To minimise damage to the brain during  surgery  while still removing the seizure area, we are integrating neuroimaging techniques into the process of planning how to do the resection. One such technique is diffusion tractography which can reveal the brain’s wiring and connections between different functional areas.

The most common surgery for epilepsy is in the temporal lobe, where resection of its anterior part can be an effective long-term treatment option [4]. In this surgery, a key brain connection in the visual system, the optic radiation, is at risk [5]. Figure 3 shows an example  the optic radiation fibre bundle. We have shown that  tractography can help prevent damage to the nerve fibres of the visual system, effectively preserving the vision of patients undergoing surgery [6].

Website EpiNav OR FT Figure 3: Tractography of the optic radiation, seen from above (left image, axial view) and the side (right image, sagittal view).
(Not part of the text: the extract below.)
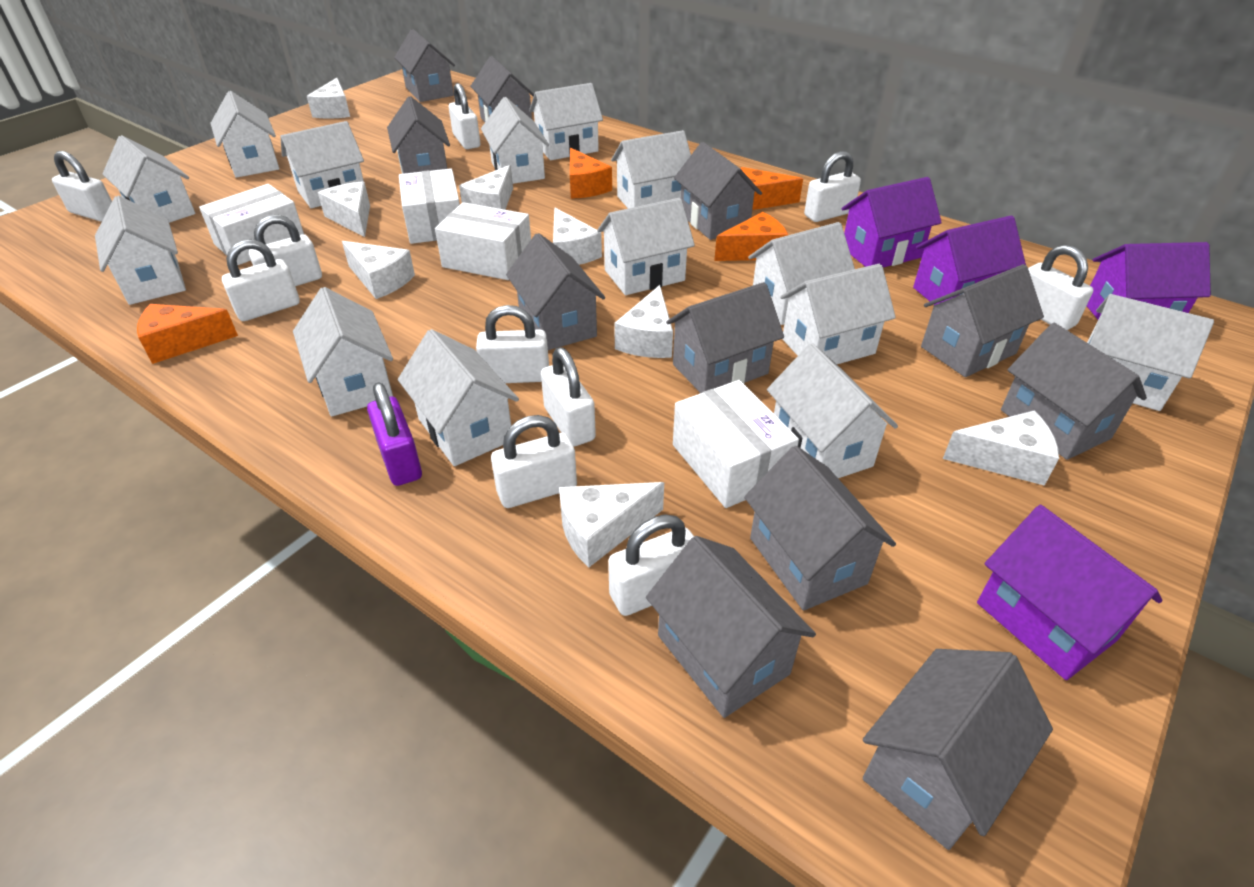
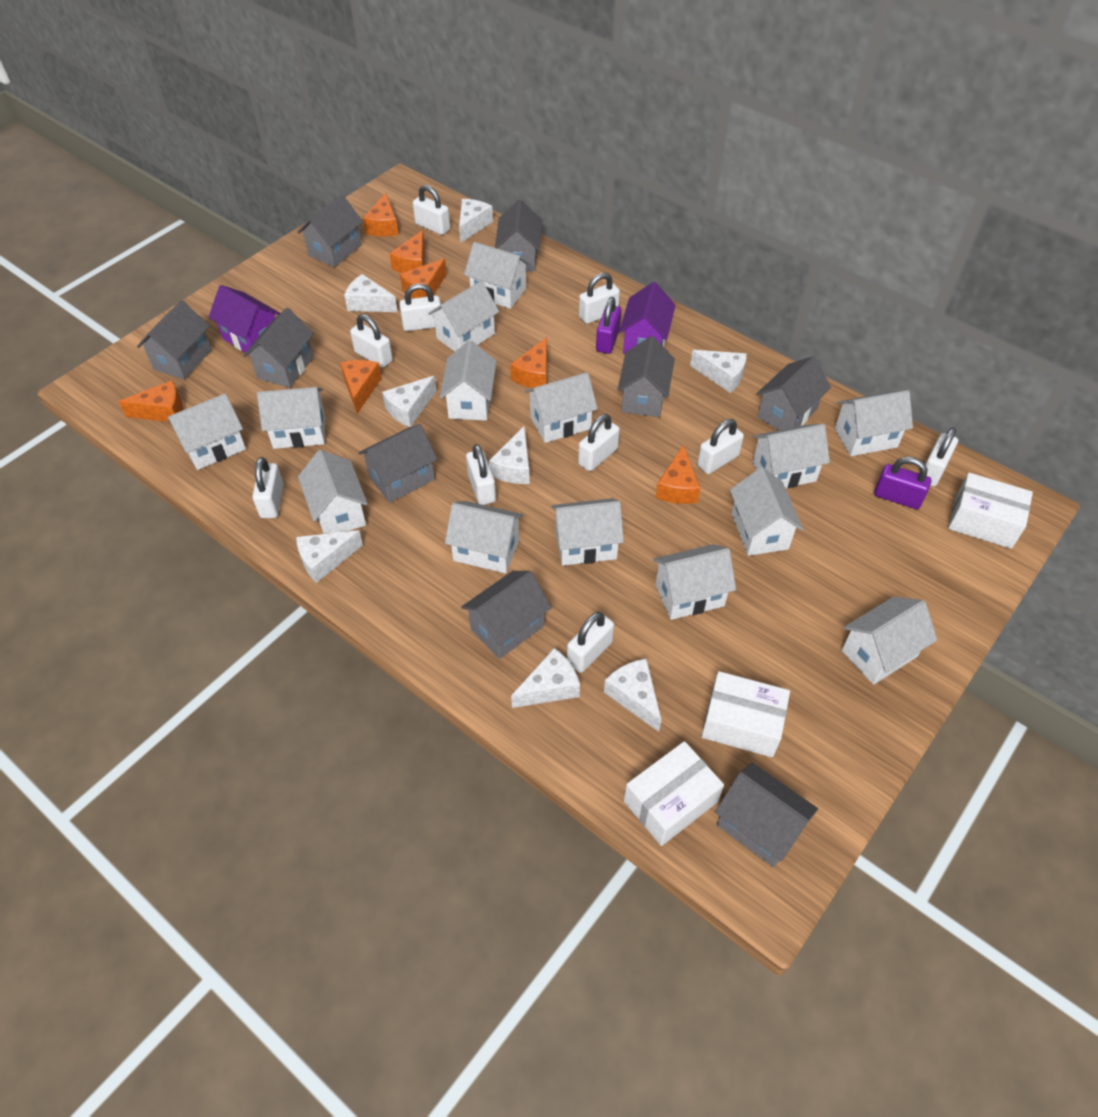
grey house: 11 -> 9
orange cheese: 4 -> 7
purple house: 4 -> 2
purple padlock: 1 -> 2
white box: 4 -> 3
This fibre bundle starts from a central area, goes anteriorly and inferior, and then loops back to the visual cortex at the back of the brain. This most anterior loop, called Meyer’s loop, is the area most at risk of damage during resection.

 Ongoing work is focused on considering multiple brain connections to avoid in order to to reduce side effects, and extend tractography-guided resections to surgery of different brain areas. The complication is that this rapidly becomes an increasing complex surgical procedure, however, sophisticated software tools can aid in identify safe resection margins while still providing an effective cure to the patient’s epilepsy.
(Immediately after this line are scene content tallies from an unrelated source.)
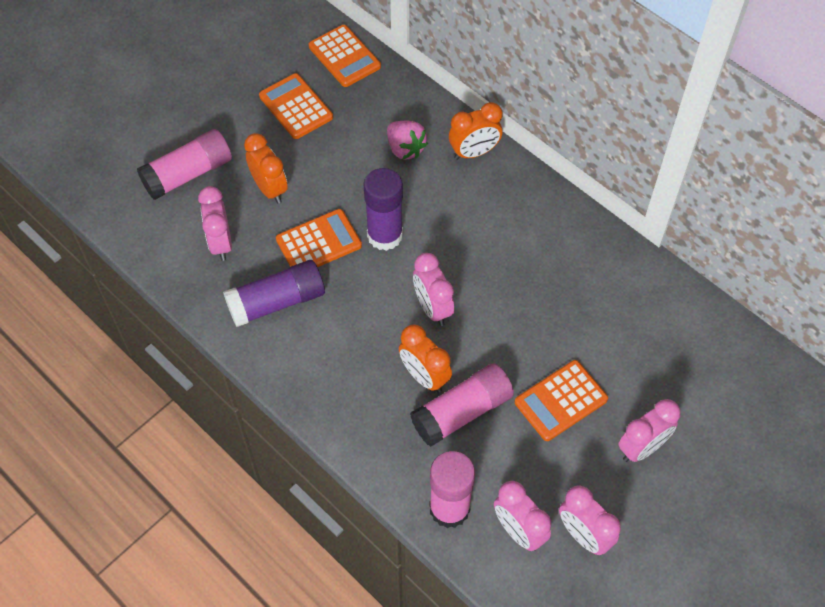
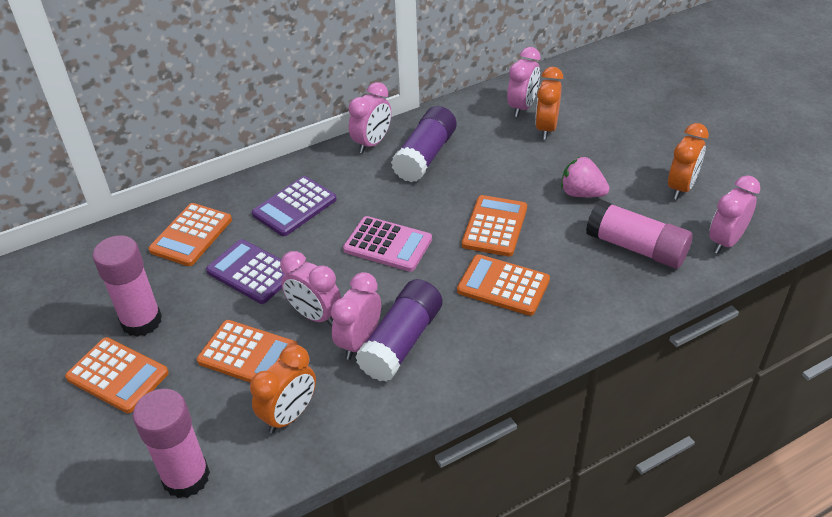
orange calculator: 4 -> 5
pink calculator: 0 -> 1
purple calculator: 0 -> 2

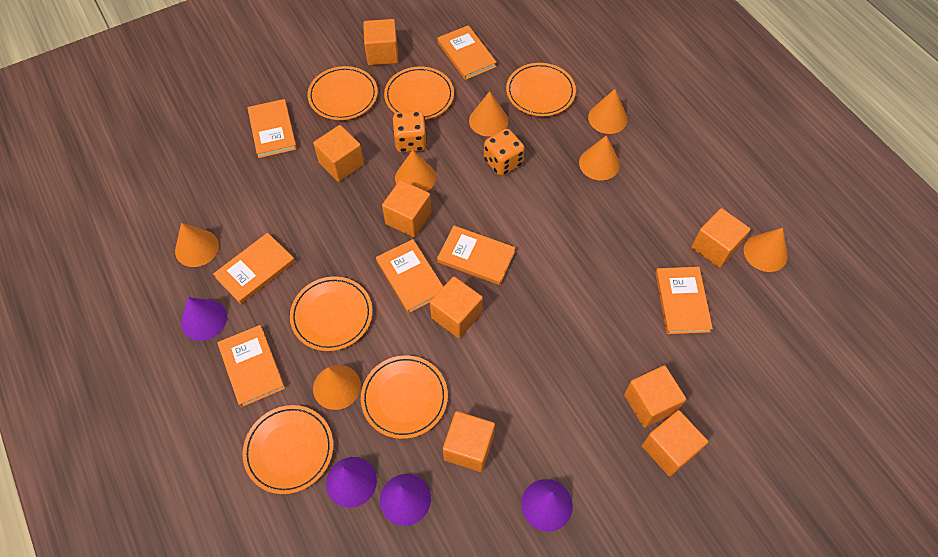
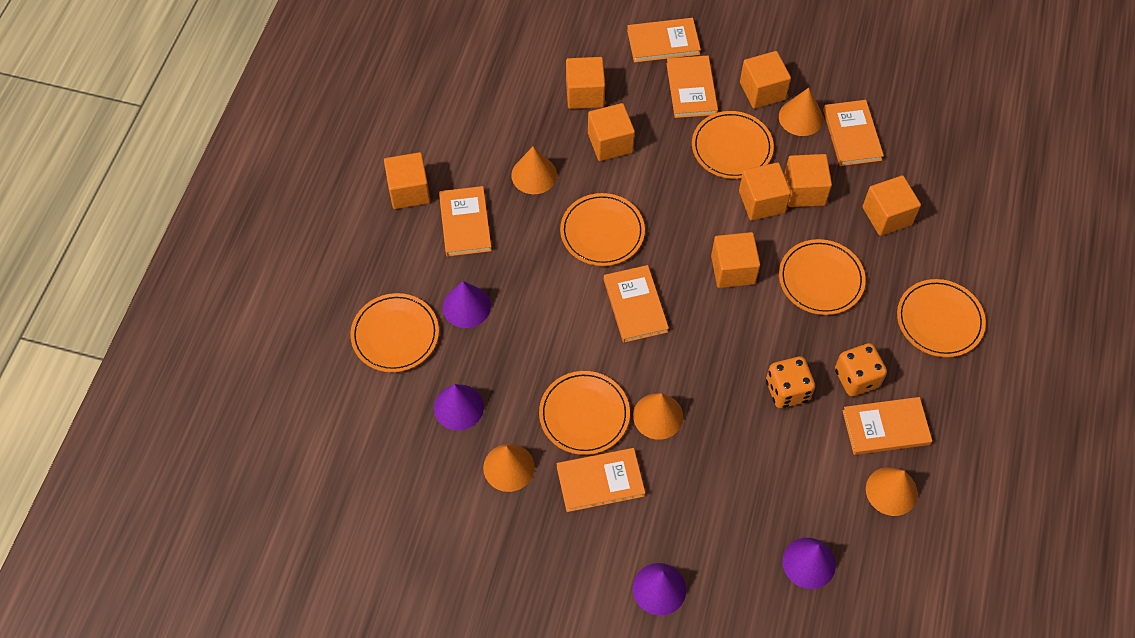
orange cone: 7 -> 5

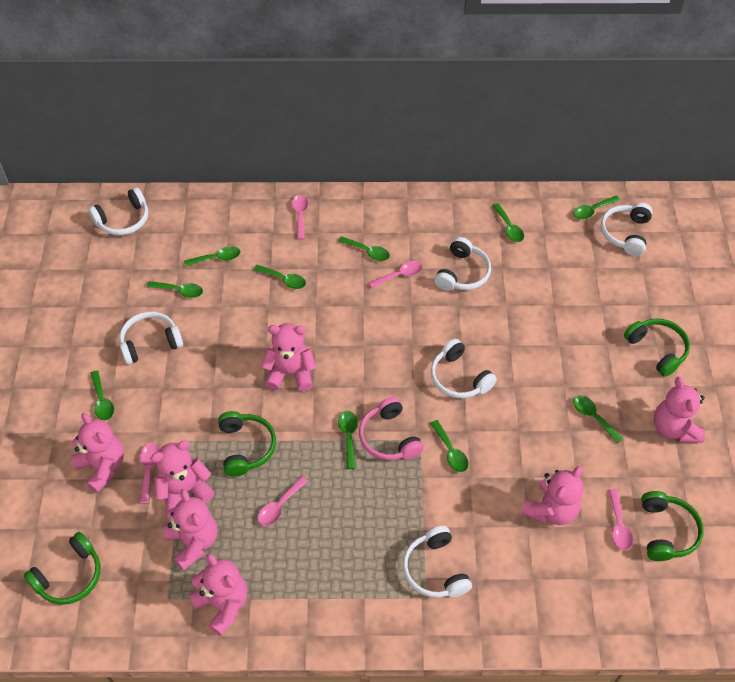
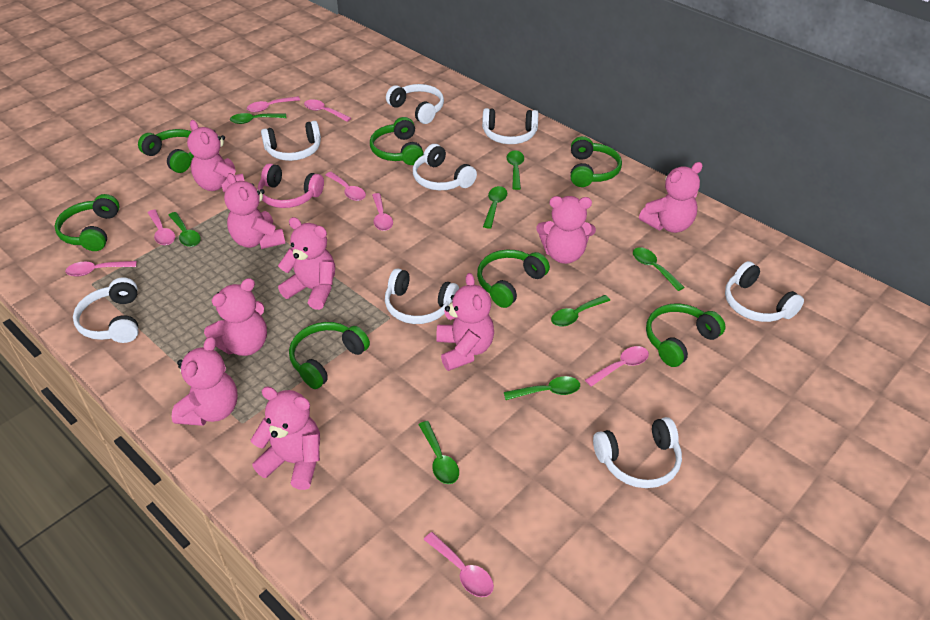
green headphones: 4 -> 7
green spoon: 10 -> 8
pink spoon: 5 -> 8
pink teddy bear: 7 -> 9
white headphones: 6 -> 8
[1] J.S. Duncan et al., “Brain imaging in the assessment for epilepsy surgery”, Lancet Neurology 2016;15, 420-33.

[2] M.A. Zuluaga, et al. “SEEG Trajectory Planning: Combining Stability, Structure and Scale in Vessel Extraction”. In: Medical Image Computing and Computer-Assisted Interventions - MICCAI 2014

[3] Zombori, G., et al. "A computer assisted planning system for the placement of sEEG electrodes in the treatment of epilepsy." In: (Proceedings) Information Processing in Computer-Assisted Interventions. Fukuoka, Japan, 2014.
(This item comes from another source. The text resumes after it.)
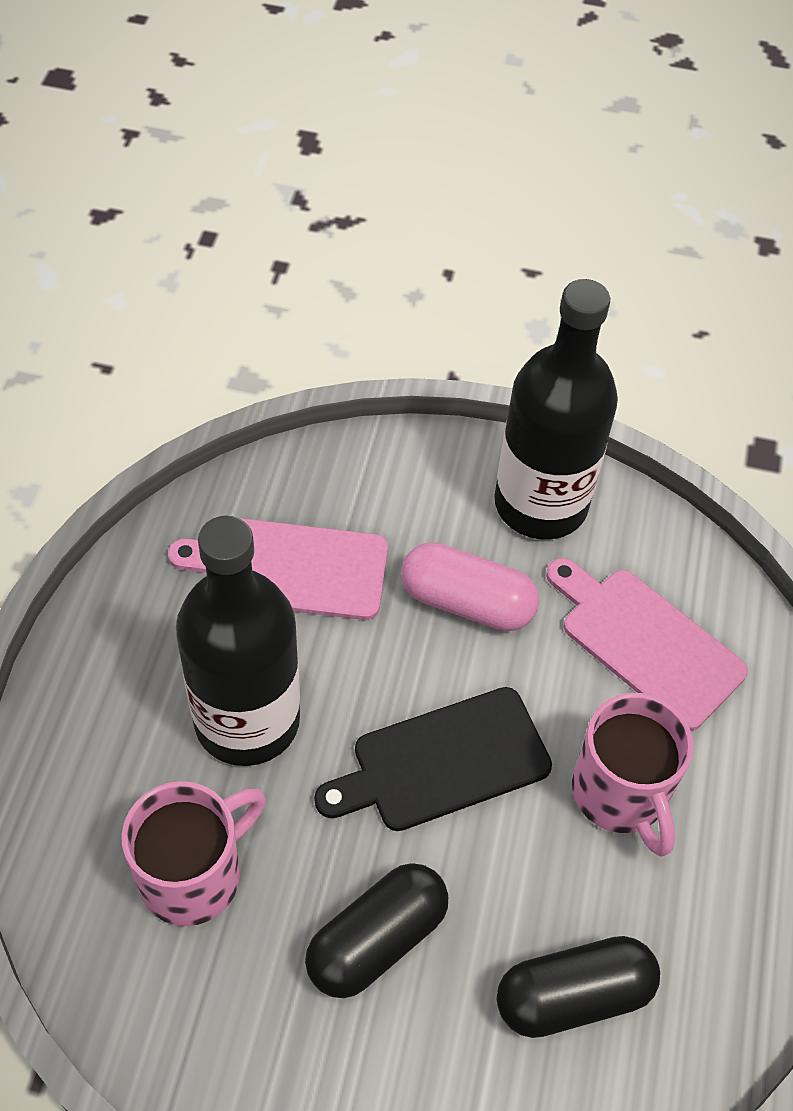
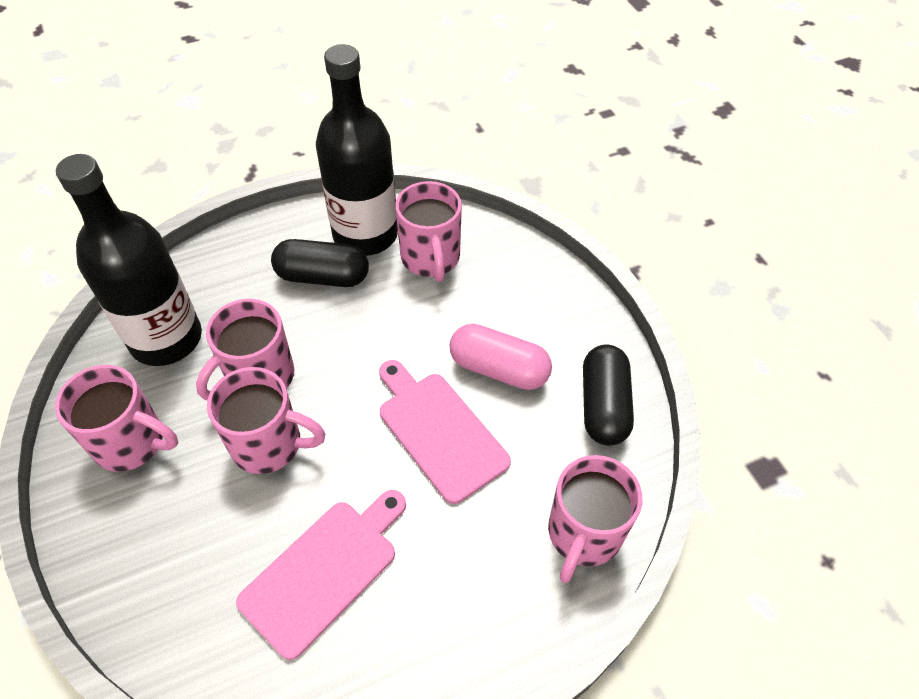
black cutting board: 1 -> 0
pink mug: 2 -> 5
[4] J. de Tisi et al., “The long-term outcome of adult epilepsy surgery, patterns of seizure remission, and relapse: a cohort study”, Lancet 2011; 378, 1388-95.

[5] G.P. Winston et al., “Optic radiation tractography and vision in anterior temporal lobe resection”, Annals of Neurology 2012; 71, 33-41.

[6] G.P. Winston et al., “Preventing visual field deficits from neurosurgery”, Neurology 2014; 83, 604-11.